Firms will be required to collect and report, on an annual basis, numerical data across a range of demographic characteristics, inclusion metrics, and progress against the targets they have set (above). This will enable the FCA to compile an industry D&I report, in order to carry out trend analyses, identify areas for improvement, and drive progress.

Some data reporting will be mandatory, whereas firms are encouraged to report other data on a voluntary basis. Mandatory demographic characteristics are:

  • age;
  • sex or gender;
  • disability;
  • ethnicity;
  • religion; and
  • sexual orientation.

Firms may also choose to report on both sex and gender, gender identity, socio-economic background, and parental and carer responsibilities.

Note that the reporting requirements do not exactly correspond with the nine ‘protected characteristics’ under the Equality Act. For example, there is no requirement to report on the protected characteristics of pregnancy and maternity or marriage and civil partnership. Similarly, the requirement is to report on data relating to gender identity, and not the protected characteristic of gender reassignment. Socio-economic background is not one of the protected characteristics.

Firms are also required to report on a range of inclusion metrics, gathered by way of employee surveys as to whether they feel:

  • safe to speak up if they observe inappropriate behaviour or misconduct;
  • safe to express disagreement with or challenge the dominant opinion or decision without fear of negative consequences;
  • their contributions are valued and meaningfully considered;
  • they are subject to treatment that had made them feel insulted or badly treated because of their personal characteristics;
  • safe to make an honest mistake; and
  • that their manager cultivates an inclusive environment at work.

Data on inclusion must be captured on an anonymous and voluntary basis, with employee surveys carried out on a five point scale from ‘strongly agree’ to ‘strongly disagree’, including a neutral option, and an additional option of ‘prefer not to say’.

In relation to data on target setting and progress, it is proposed that firms provide information on:

  • the demographic characteristics for which they have set targets;
  • the percentage at which each target has been set;
  • the year the target was originally set;
  • the year the firm aims to meet the target;
  • the current level of representation against each target (expressed as a percentage);
  • the rationale for the targets set; and
  • any further information they would like the FCA to consider.

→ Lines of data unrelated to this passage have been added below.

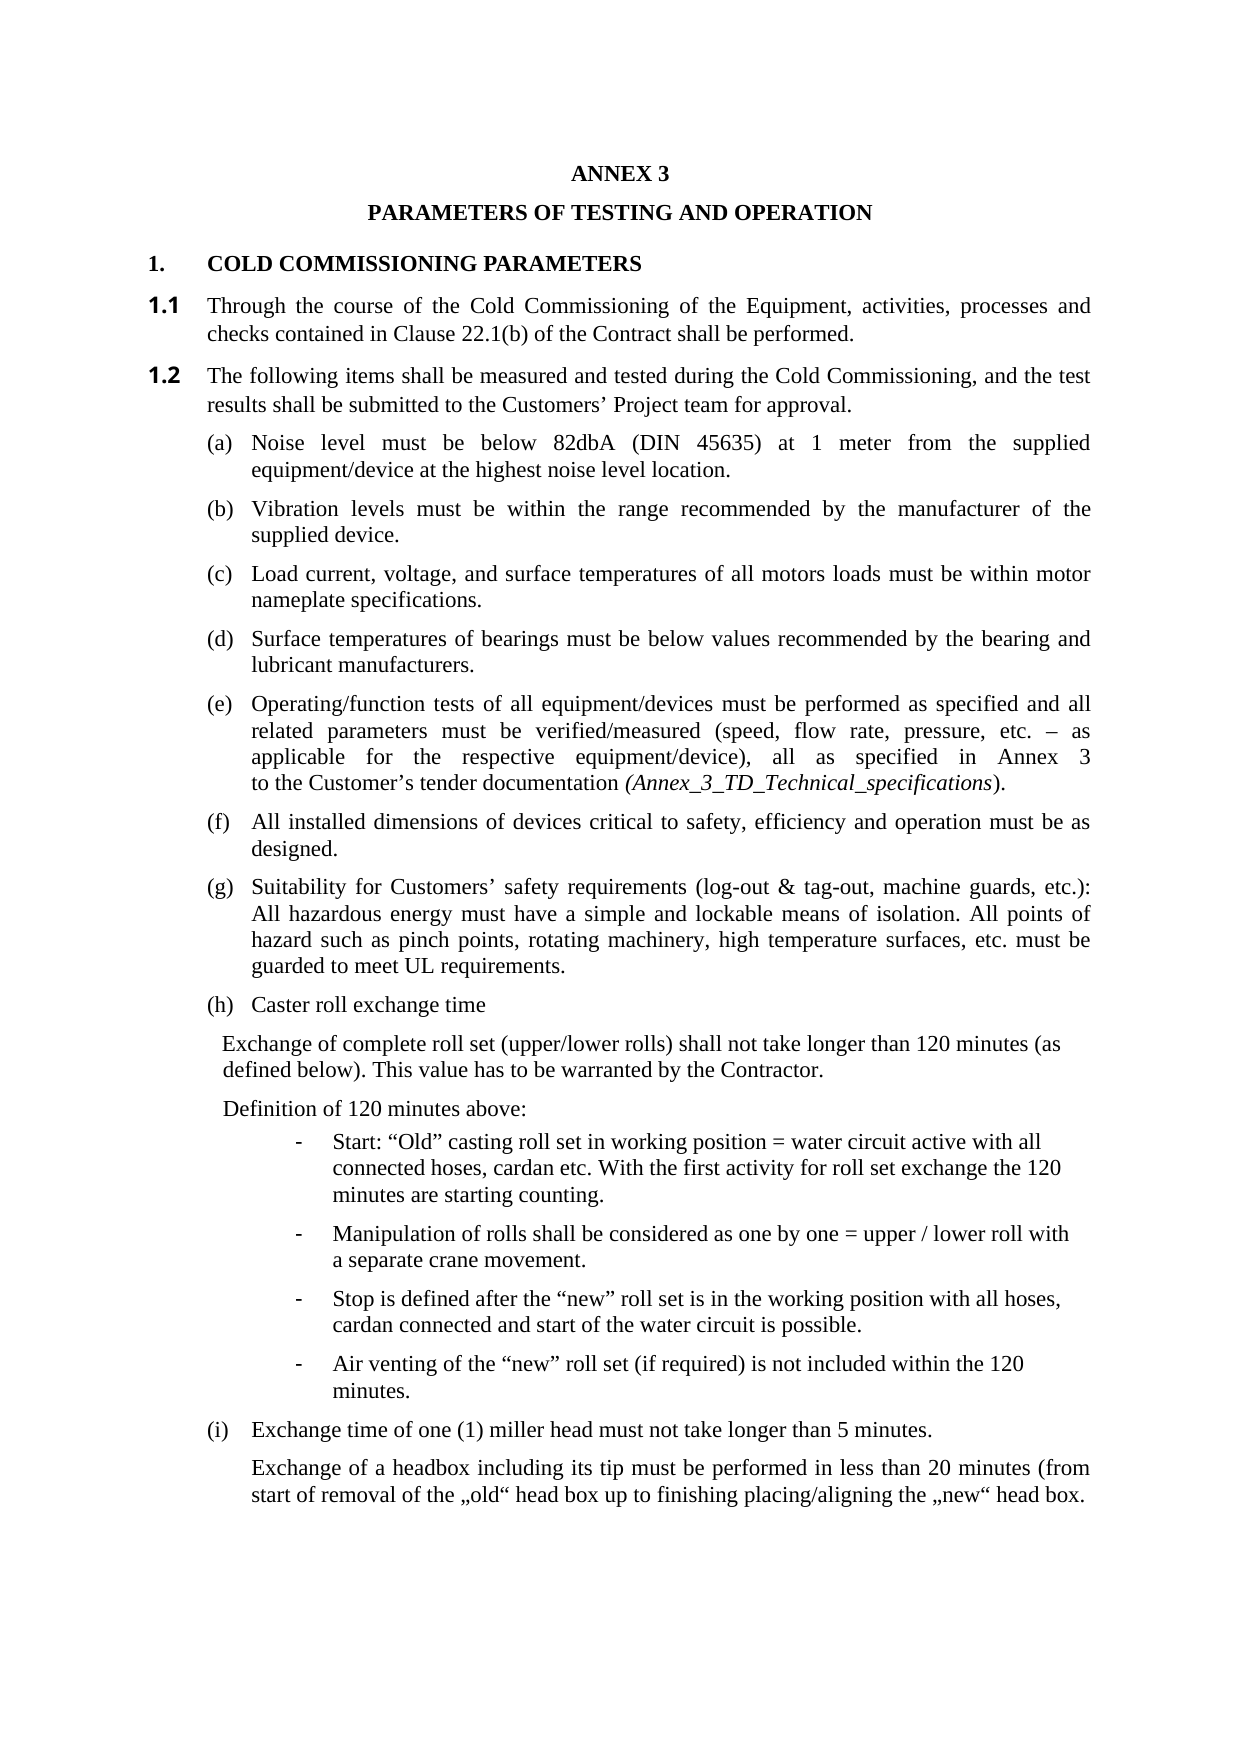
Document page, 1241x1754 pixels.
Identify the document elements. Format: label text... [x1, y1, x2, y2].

text Exchange time of one (1) miller head must not take longer than 5 minutes. [207, 1416, 1092, 1442]
text Through the course of the Cold Commissioning of the Equipment, activities, processes and checks contained in Clause 22.1(b) of the Contract shall be performed. [148, 289, 1092, 347]
list Stop is defined after the “new” roll set is in the working position with all hoses, cardan connected and start of the water circuit is possible. [295, 1285, 1092, 1338]
text Noise level must be below 82dbA (DIN 45635) at 1 meter from the supplied equipment/device at the highest noise level location. [207, 429, 1092, 482]
text Caster roll exchange time [207, 991, 1092, 1018]
text Surface temperatures of bearings must be below values recommended by the bearing and lubricant manufacturers. [207, 625, 1092, 678]
list Start: “Old” casting roll set in working position = water circuit active with all connected hoses, cardan etc. With the first activity for roll set exchange the 120 minutes are starting counting. [295, 1128, 1092, 1207]
text Suitability for Customers’ safety requirements (log-out & tag-out, machine guards, etc.): All hazardous energy must have a simple and lockable means of isolation. All points of hazard such as pinch points, rotating machinery, high temperature surfaces, etc. must be guarded to meet UL requirements. [207, 873, 1092, 979]
text The following items shall be measured and tested during the Cold Commissioning, and the test results shall be submitted to the Customers’ Project team for approval. [148, 359, 1092, 417]
text All installed dimensions of devices critical to safety, efficiency and operation must be as designed. [207, 808, 1092, 861]
text ANNEX 3 [148, 160, 1092, 187]
list Exchange of a headbox including its tip must be performed in less than 20 minutes (from start of removal of the „old“ head box up to finishing placing/aligning the „new“ head box. [251, 1454, 1092, 1507]
list Definition of 120 minutes above: [223, 1095, 1092, 1122]
text PARAMETERS OF TESTING AND OPERATION [148, 199, 1092, 225]
list Air venting of the “new” roll set (if required) is not included within the 120 minutes. [295, 1350, 1092, 1403]
list Manipulation of rolls shall be considered as one by one = upper / lower roll with a separate crane movement. [295, 1220, 1092, 1272]
text Vibration levels must be within the range recommended by the manufacturer of the supplied device. [207, 495, 1092, 547]
text Operating/function tests of all equipment/devices must be performed as specified and all related parameters must be verified/measured (speed, flow rate, pressure, etc. – as applicable for the respective equipment/device), all as specified in Annex 3 to the Customer’s tender documentation (Annex_3_TD_Technical_specifications). [207, 690, 1092, 796]
text Load current, voltage, and surface temperatures of all motors loads must be within motor nameplate specifications. [207, 560, 1092, 613]
subtitle Cold Commissioning PARAMETERS [148, 250, 1092, 277]
list Exchange of complete roll set (upper/lower rolls) shall not take longer than 120 minutes (as defined below). This value has to be warranted by the Contractor. [222, 1030, 1092, 1083]
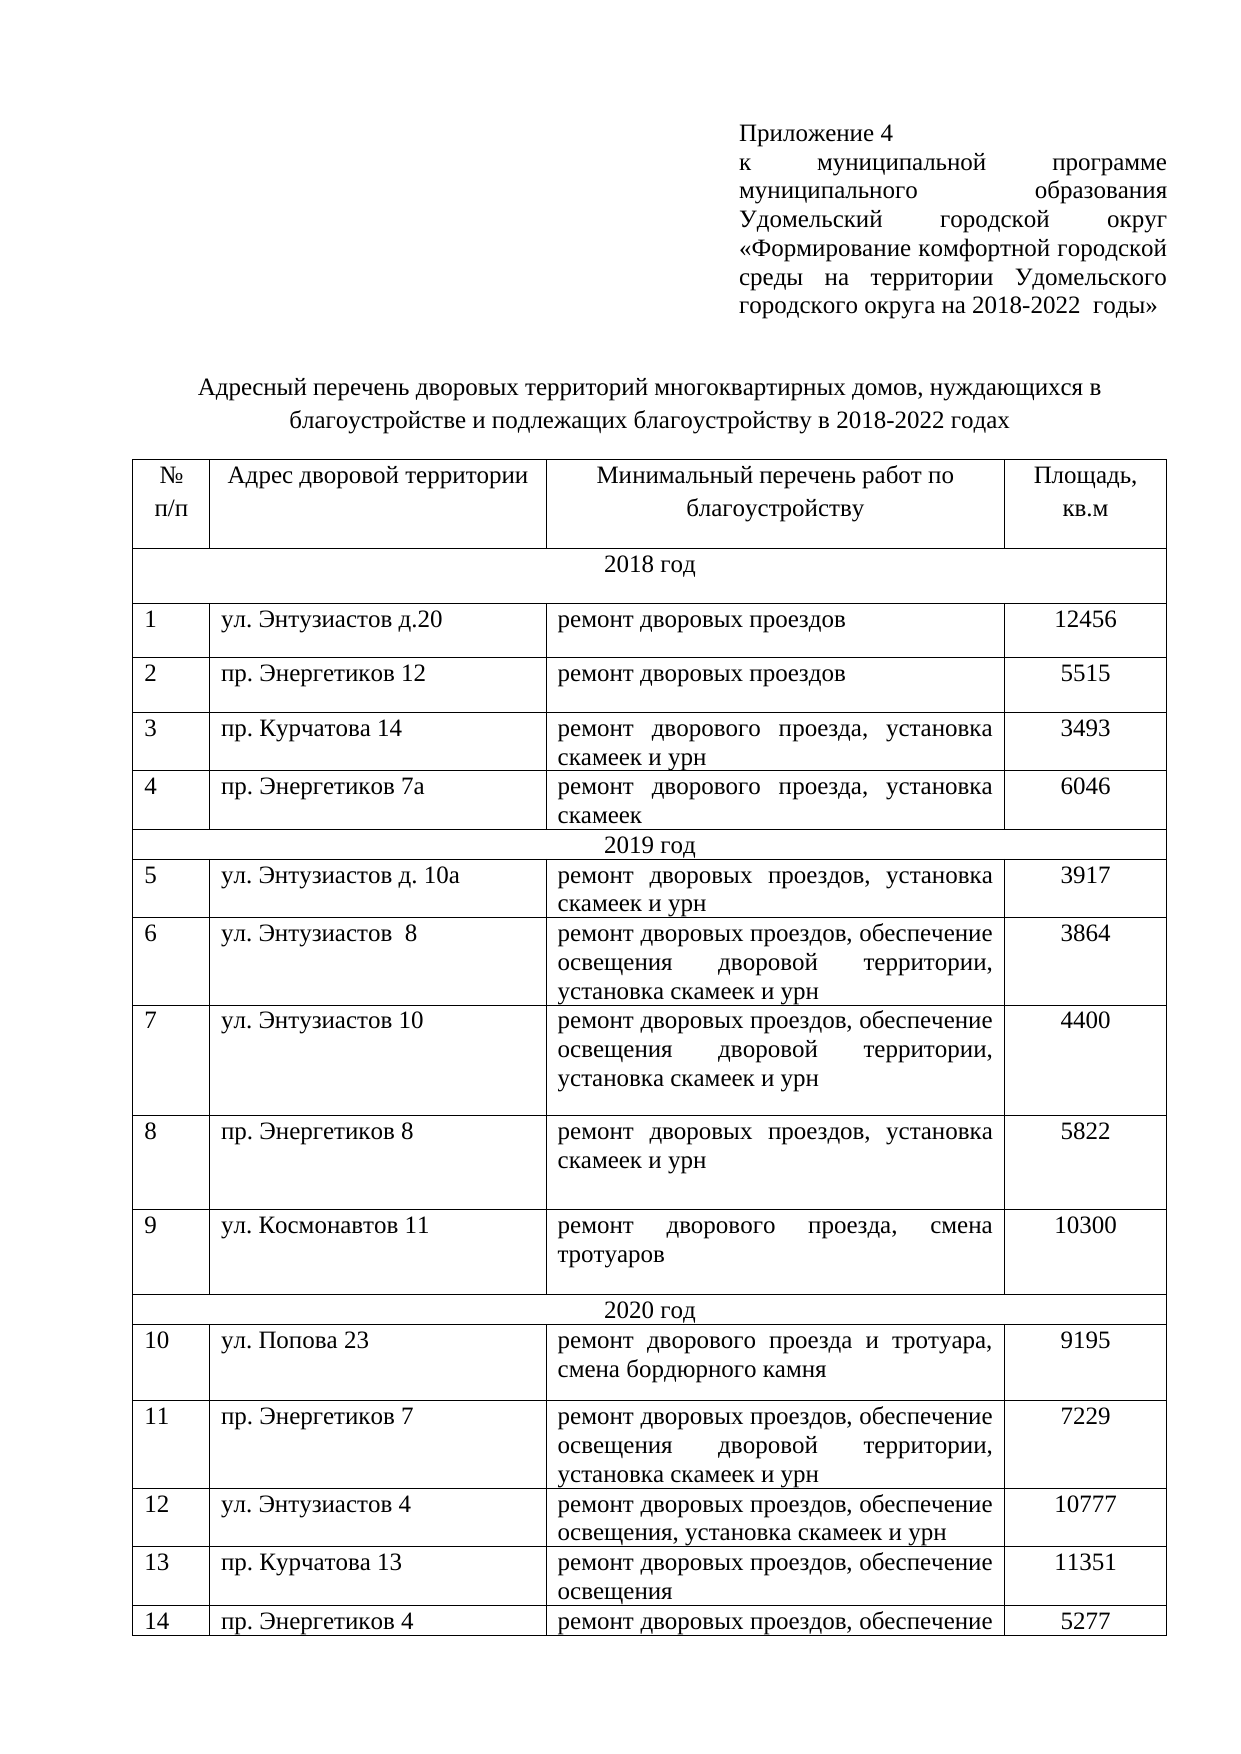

It is proposed that data is reported in the same three categories as used for the targets, namely board, senior leadership, and whole workforce.

Next steps

The consultation will be open for responses until 18 December, and a policy statement is expected sometime in 2024, once feedback has been considered. The rules will come into force 12 months after the date on which the final rules are published, which will be the reference date for reporting purposes. Firms will then have a three-month window to file their report, which will be done using a single data return on the RegData platform. A sample reporting template is available to download from the FCA website for illustrative purposes.

While the changes are still merely proposals, and will not be in force for some time yet, what is clear is that there will be a renewed focus on non-financial misconduct, including discrimination, and misconduct that relates to an individual’s personal or private life. Hopefully, firms will not consider the type of legal challenge threatened in the summer by Crispin Odey’s legal team, namely that the FCA is failing to demonstrate how workplace allegations of sexual misconduct harm the integrity of financial markets. What is also clear is that firms will need to review and build on their existing methods for data retention, and may wish to consider implementing new systems now, to enable them to meet the new reporting requirements reporting when they are in place.